The idea of a temperature rise due to ripple current causing the failure gained traction when all three photos of the fallen capacitors revealed a common condition: almost no solder on each negative terminal. The electrical connection was still good, but there was little solder. The capacitor's positive terminal was fine with a fair amount of curvature-profiled solder. I started to promote the idea that the lack of solder had caused impeded thermal contact, but it was only wishful thinking. I calculated the worst ripple current: 10% of the maximum rating. On an operational board, I got less than 5%.

I had already dismissed other ideas—from excessive humidity to airflow turbulence. Suddenly, the picture of the layout popped up in my mind. The layout sections for the five good capacitors were identical: Vias were close to both terminals going down to an internal layer. The bad capacitor had a via at the positive terminal, but, at the negative end, there was a heavy trace going inside the footprint, beneath the capacitor, and only then outside. That's when I knew how to fit together all the pieces of the puzzle.

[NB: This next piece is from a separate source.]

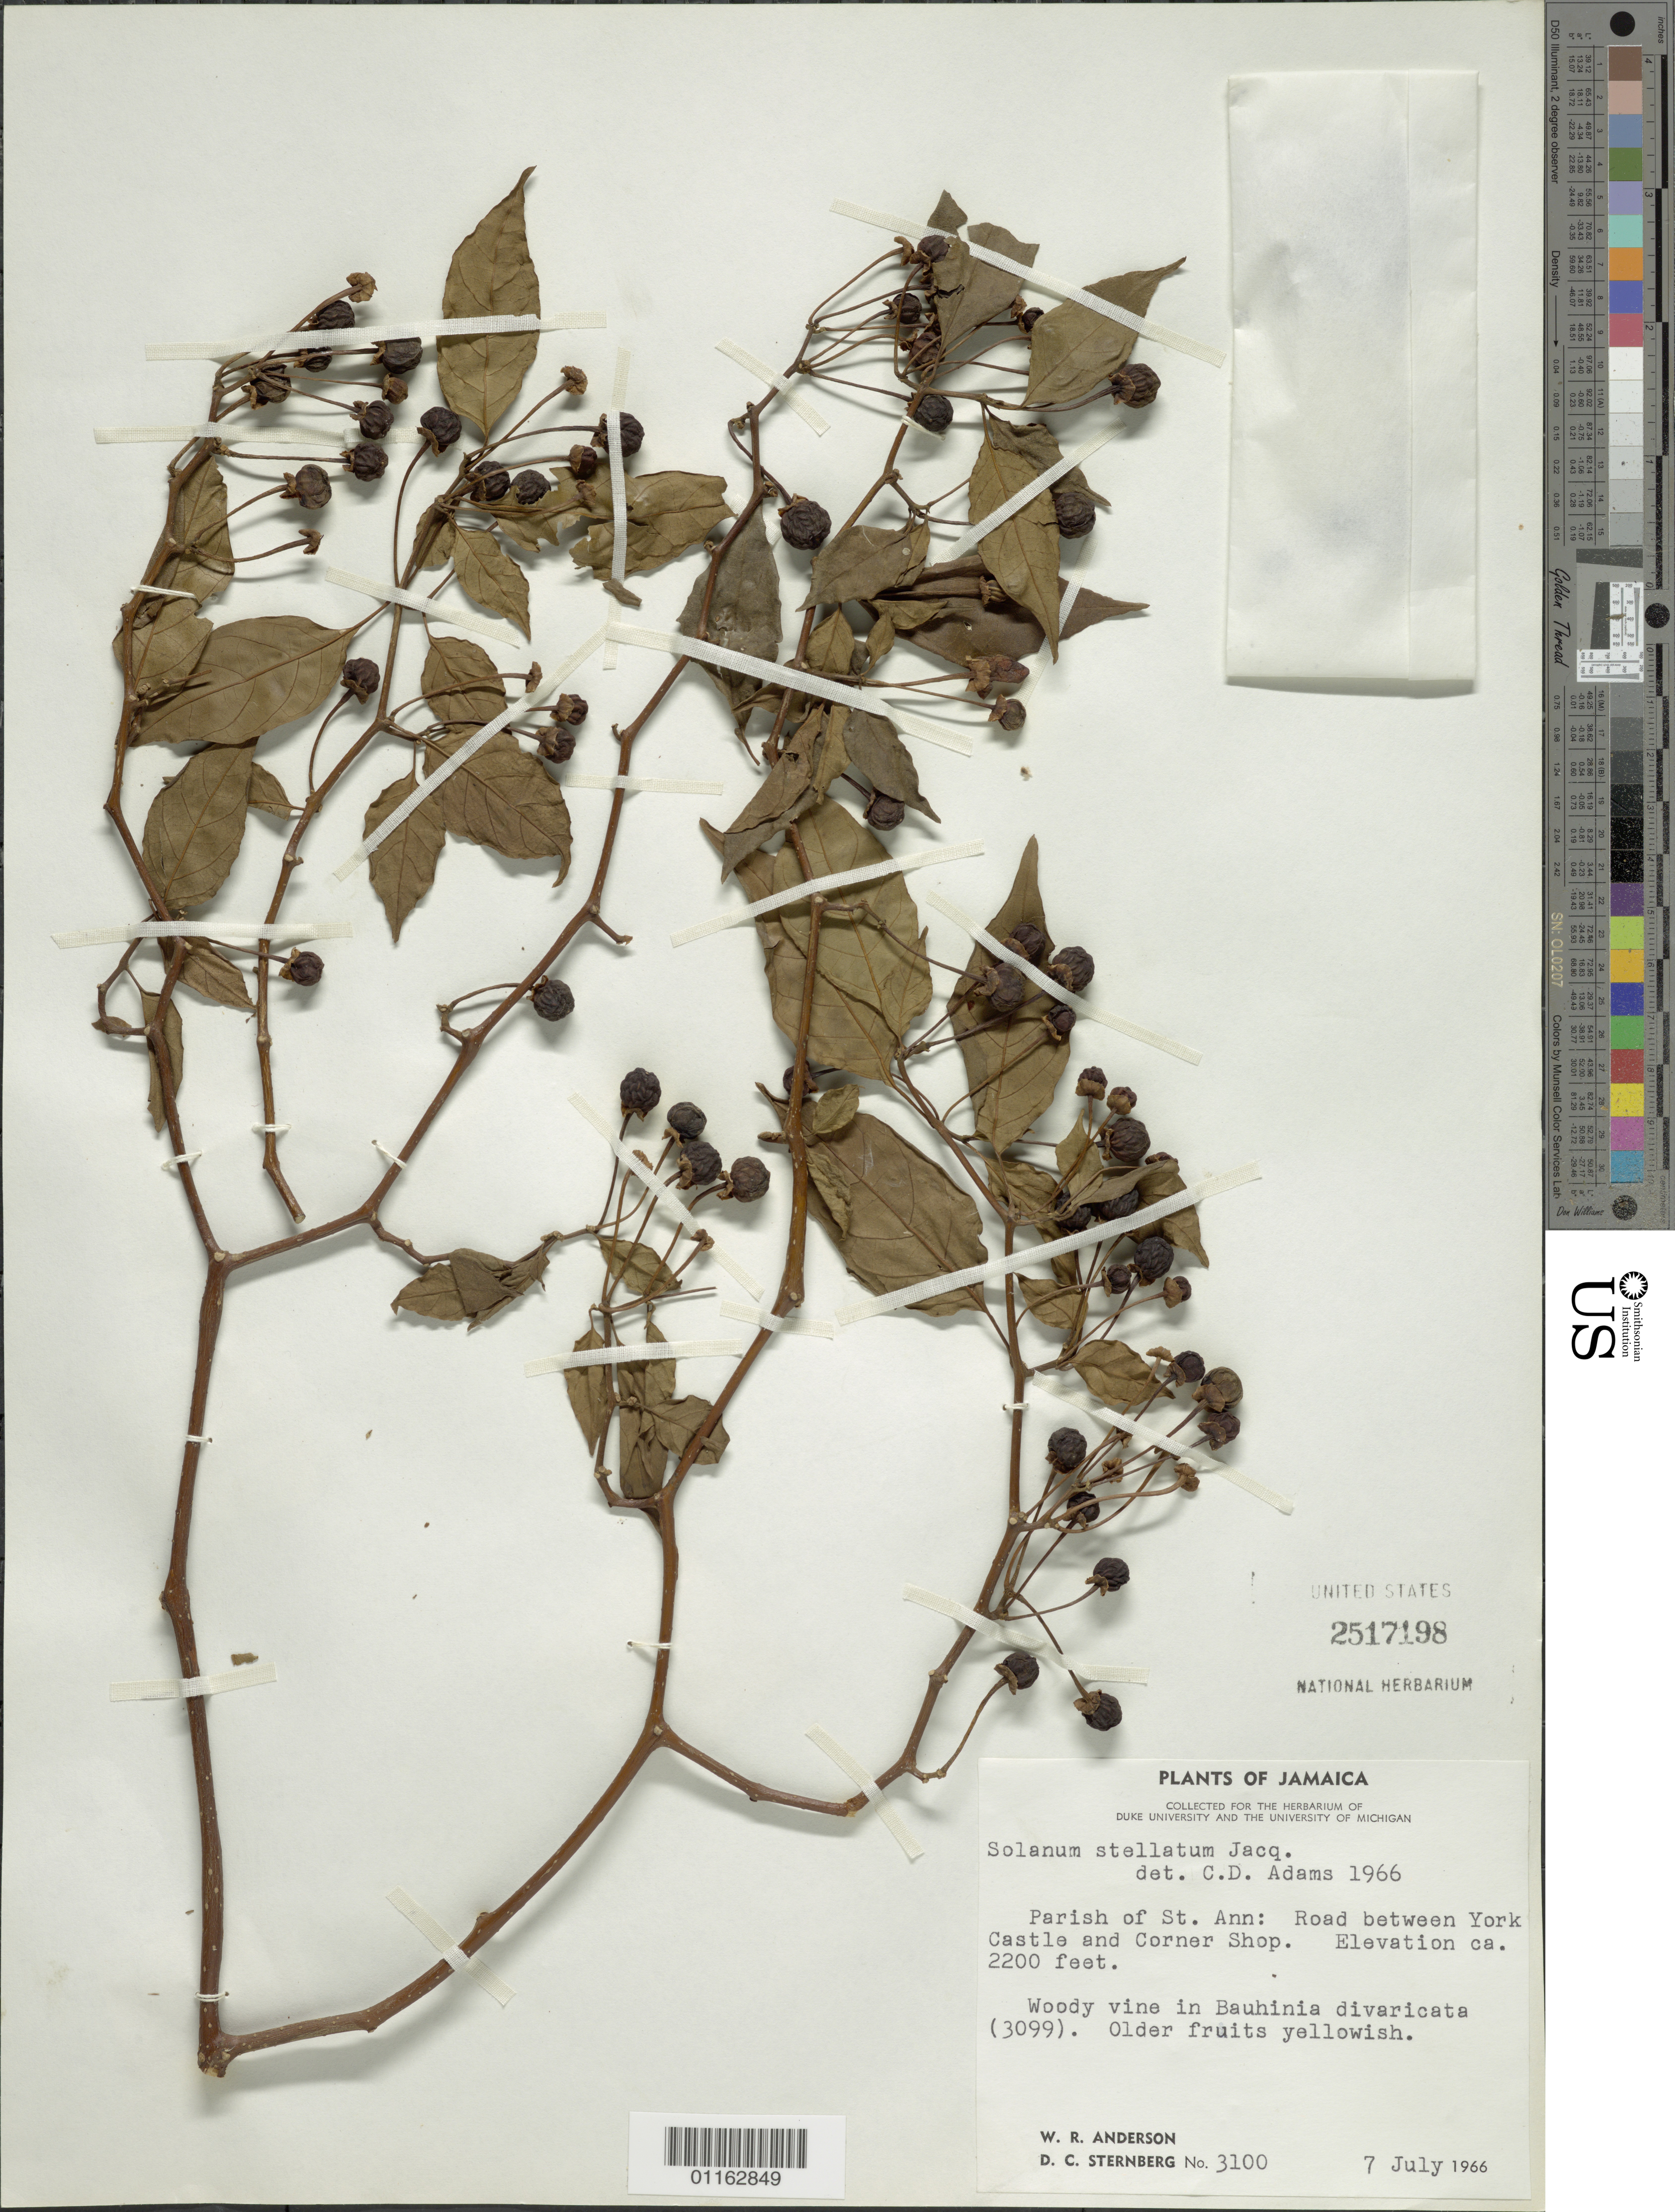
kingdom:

On the positive terminal, the solder stayed where it was supposed to, clinching the terminal to the PCB (printed-circuit board). On the negative side, however, during assembly, the melted solder drifted under the capacitor and solidified, lifting the negative end and bending the capacitor just enough to create a microcrack—a capacitor's well-known nemesis. I never felt as much excitement writing a technical report as I did the next day.